## To do
Rewrite the rows starting at the line containing "scientific name: Castilleja miniata" and ending at the line containing "genus: Glyphorynchus", replacing "common name" with "vernacular name" and leaving everything else unchanged.

## Given records
* * *

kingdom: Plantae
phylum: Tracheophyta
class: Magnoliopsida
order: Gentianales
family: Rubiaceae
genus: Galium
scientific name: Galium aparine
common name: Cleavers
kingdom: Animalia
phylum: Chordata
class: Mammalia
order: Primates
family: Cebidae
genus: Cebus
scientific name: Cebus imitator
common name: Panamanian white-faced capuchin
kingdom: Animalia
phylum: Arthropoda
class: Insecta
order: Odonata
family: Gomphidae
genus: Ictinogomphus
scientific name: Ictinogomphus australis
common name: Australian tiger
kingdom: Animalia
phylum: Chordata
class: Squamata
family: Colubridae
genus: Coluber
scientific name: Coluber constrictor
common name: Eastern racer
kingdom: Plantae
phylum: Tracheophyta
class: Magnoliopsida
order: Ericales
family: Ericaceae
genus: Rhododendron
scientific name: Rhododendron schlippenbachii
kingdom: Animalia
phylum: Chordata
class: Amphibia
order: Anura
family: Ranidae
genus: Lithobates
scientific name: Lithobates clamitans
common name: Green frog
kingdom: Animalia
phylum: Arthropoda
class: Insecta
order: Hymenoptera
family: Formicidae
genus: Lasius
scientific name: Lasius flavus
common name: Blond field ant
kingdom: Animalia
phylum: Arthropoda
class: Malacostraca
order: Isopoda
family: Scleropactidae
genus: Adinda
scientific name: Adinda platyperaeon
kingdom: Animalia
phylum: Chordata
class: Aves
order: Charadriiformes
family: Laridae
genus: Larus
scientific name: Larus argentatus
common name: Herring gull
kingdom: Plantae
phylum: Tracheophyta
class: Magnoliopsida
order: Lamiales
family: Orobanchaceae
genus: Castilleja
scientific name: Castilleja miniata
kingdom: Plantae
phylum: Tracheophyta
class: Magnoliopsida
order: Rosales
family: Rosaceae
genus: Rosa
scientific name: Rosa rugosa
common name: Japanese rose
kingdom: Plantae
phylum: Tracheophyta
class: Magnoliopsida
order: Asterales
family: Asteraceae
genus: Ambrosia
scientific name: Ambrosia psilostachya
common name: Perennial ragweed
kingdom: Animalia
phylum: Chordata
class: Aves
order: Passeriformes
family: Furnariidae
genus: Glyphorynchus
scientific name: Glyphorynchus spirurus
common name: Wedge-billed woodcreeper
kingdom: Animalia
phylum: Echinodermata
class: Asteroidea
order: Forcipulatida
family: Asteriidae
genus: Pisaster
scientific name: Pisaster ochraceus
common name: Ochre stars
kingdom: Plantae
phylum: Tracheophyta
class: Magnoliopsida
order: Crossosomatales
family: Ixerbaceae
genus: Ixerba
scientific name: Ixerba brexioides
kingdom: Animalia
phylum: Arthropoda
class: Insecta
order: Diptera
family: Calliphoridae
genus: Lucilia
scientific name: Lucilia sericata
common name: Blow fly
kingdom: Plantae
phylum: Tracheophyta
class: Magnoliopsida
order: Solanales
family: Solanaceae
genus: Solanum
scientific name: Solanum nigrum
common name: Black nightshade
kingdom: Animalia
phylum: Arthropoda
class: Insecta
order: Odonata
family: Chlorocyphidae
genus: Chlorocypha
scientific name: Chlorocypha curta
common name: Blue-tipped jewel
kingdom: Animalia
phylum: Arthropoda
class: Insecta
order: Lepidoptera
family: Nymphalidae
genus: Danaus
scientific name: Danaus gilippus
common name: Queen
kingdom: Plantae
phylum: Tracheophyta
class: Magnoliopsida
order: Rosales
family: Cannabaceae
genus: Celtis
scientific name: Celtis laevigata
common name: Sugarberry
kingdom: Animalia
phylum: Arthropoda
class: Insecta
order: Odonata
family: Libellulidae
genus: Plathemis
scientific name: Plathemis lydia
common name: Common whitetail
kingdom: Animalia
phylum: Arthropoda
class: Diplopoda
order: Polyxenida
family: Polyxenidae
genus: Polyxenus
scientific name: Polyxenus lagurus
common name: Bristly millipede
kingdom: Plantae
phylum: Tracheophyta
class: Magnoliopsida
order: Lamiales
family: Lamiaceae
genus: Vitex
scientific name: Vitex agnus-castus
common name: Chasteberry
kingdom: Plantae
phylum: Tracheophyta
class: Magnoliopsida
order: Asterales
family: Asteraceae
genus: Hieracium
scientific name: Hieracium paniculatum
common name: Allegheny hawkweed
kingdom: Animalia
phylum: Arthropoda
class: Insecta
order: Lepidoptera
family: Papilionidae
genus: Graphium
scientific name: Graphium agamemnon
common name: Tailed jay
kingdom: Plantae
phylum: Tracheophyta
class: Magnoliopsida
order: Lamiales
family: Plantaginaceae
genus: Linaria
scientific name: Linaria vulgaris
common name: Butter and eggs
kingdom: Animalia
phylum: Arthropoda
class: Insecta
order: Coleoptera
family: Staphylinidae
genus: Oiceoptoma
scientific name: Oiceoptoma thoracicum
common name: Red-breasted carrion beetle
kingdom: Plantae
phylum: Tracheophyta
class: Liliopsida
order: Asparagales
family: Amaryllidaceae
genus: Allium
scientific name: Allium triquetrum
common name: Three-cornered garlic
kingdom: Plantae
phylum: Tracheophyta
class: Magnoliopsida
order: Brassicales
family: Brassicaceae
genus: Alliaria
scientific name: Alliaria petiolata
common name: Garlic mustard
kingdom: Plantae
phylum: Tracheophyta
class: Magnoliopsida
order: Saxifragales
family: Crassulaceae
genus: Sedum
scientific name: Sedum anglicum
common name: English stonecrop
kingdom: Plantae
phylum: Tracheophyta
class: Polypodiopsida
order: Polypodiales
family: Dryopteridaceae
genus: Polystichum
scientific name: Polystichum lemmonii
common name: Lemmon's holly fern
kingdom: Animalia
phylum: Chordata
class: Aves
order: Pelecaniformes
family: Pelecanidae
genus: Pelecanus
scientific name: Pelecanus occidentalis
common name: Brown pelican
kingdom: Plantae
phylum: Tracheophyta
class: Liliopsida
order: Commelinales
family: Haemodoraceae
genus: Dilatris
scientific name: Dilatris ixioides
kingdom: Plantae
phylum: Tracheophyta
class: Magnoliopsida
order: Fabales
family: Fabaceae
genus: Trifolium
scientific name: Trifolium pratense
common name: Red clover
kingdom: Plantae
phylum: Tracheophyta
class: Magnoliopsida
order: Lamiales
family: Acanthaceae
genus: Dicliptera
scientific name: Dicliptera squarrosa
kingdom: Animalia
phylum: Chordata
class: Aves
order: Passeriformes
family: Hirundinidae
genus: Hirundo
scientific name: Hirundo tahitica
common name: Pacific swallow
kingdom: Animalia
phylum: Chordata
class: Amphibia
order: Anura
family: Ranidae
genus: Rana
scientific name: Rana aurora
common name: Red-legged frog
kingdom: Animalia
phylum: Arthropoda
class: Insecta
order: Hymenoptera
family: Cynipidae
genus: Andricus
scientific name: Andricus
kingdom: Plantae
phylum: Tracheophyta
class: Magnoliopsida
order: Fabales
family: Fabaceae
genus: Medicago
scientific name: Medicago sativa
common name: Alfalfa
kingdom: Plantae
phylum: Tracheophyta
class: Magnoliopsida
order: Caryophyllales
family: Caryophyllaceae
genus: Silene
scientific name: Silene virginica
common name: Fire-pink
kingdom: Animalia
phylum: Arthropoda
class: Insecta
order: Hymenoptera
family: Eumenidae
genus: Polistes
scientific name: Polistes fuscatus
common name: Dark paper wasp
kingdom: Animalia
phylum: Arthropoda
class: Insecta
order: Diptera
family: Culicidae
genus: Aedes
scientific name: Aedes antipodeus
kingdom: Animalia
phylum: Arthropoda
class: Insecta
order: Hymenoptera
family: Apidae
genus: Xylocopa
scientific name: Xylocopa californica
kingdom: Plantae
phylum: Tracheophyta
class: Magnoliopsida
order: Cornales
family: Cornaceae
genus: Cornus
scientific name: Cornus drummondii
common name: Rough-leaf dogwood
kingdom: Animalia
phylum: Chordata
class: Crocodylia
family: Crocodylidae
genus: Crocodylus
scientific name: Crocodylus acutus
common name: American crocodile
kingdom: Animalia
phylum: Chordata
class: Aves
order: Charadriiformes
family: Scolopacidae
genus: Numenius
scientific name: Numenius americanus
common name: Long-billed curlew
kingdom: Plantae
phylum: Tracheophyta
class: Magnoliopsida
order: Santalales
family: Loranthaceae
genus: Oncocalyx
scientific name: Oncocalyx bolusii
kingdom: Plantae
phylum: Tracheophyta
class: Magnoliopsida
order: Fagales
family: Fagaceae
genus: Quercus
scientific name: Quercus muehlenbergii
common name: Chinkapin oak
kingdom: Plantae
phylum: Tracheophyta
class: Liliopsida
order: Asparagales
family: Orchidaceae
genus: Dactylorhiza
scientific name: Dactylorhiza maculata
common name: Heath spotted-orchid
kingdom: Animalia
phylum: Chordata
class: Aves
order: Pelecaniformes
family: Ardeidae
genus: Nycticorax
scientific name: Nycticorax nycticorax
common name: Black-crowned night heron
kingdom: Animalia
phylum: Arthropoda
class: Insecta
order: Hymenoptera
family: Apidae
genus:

* * *

## Response to the exercise
scientific name: Castilleja miniata
kingdom: Plantae
phylum: Tracheophyta
class: Magnoliopsida
order: Rosales
family: Rosaceae
genus: Rosa
scientific name: Rosa rugosa
vernacular name: Japanese rose
kingdom: Plantae
phylum: Tracheophyta
class: Magnoliopsida
order: Asterales
family: Asteraceae
genus: Ambrosia
scientific name: Ambrosia psilostachya
vernacular name: Perennial ragweed
kingdom: Animalia
phylum: Chordata
class: Aves
order: Passeriformes
family: Furnariidae
genus: Glyphorynchus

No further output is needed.